Find every line in the listing below that contains the string "range" and copy each of those lines. Case counts.

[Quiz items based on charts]
****************************************

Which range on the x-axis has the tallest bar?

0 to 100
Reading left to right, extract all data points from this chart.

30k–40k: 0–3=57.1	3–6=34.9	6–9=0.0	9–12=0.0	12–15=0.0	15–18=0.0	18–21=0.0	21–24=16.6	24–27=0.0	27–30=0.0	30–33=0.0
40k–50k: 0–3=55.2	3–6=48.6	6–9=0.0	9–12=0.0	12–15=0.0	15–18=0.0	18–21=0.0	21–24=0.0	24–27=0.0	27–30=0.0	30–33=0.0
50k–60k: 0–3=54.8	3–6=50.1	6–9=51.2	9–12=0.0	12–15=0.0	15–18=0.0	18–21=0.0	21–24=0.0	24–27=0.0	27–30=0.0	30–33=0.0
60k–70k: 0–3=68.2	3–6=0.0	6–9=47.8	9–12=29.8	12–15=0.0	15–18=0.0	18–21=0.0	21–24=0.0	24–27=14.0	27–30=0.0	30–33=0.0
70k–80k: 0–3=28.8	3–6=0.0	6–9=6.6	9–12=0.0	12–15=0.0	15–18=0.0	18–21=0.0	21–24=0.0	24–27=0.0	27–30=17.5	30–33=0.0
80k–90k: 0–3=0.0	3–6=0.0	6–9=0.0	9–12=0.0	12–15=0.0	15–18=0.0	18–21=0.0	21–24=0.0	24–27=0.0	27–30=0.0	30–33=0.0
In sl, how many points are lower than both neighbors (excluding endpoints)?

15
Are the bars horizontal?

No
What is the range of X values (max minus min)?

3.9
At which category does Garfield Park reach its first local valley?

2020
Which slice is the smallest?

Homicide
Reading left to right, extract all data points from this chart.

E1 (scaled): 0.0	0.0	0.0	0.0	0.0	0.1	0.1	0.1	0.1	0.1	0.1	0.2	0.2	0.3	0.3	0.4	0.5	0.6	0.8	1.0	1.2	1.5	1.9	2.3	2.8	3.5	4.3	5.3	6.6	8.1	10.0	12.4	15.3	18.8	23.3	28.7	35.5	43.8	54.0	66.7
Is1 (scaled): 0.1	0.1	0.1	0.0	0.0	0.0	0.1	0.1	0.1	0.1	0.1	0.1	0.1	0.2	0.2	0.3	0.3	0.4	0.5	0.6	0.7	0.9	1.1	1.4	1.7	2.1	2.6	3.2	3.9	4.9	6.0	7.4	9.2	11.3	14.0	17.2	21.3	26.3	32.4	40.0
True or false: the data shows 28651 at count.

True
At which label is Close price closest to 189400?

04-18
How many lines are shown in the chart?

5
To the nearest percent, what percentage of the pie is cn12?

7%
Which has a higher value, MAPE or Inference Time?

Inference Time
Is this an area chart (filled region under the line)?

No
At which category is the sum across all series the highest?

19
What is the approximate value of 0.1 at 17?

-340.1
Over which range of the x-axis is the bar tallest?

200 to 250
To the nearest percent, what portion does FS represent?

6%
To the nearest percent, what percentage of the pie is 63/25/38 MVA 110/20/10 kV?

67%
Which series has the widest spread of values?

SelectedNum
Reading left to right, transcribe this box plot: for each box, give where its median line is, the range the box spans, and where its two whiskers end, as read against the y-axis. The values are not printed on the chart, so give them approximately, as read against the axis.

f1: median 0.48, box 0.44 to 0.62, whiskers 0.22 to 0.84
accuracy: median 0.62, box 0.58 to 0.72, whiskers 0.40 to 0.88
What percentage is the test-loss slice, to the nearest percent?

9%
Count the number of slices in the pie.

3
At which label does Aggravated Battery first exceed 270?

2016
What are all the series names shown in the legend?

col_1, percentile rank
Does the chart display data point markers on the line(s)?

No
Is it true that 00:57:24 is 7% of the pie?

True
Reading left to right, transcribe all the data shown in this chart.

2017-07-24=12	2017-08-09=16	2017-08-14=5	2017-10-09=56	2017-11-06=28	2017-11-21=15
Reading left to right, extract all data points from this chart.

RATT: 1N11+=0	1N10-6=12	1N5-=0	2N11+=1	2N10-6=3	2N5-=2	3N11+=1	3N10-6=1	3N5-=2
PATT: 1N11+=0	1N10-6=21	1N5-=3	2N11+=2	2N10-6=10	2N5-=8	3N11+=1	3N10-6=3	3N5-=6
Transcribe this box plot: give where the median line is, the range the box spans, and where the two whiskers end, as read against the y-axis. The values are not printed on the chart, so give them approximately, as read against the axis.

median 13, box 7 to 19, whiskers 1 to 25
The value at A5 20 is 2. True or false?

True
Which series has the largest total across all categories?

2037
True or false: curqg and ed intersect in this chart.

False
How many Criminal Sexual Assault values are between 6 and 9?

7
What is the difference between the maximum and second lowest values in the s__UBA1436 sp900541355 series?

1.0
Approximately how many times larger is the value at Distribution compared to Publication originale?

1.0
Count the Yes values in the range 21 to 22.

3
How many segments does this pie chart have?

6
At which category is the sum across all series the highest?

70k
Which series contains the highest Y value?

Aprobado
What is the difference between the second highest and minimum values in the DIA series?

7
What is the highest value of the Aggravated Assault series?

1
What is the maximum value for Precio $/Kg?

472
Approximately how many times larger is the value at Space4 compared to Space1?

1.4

****************************************

SOLUTION FOR THIS PROBLEM:
Which range on the x-axis has the tallest bar?
What is the range of X values (max minus min)?
Over which range of the x-axis is the bar tallest?
Reading left to right, transcribe this box plot: for each box, give where its median line is, the range the box spans, and where its two whiskers end, as read against the y-axis. The values are not printed on the chart, so give them approximately, as read against the axis.
Transcribe this box plot: give where the median line is, the range the box spans, and where the two whiskers end, as read against the y-axis. The values are not printed on the chart, so give them approximately, as read against the axis.
Count the Yes values in the range 21 to 22.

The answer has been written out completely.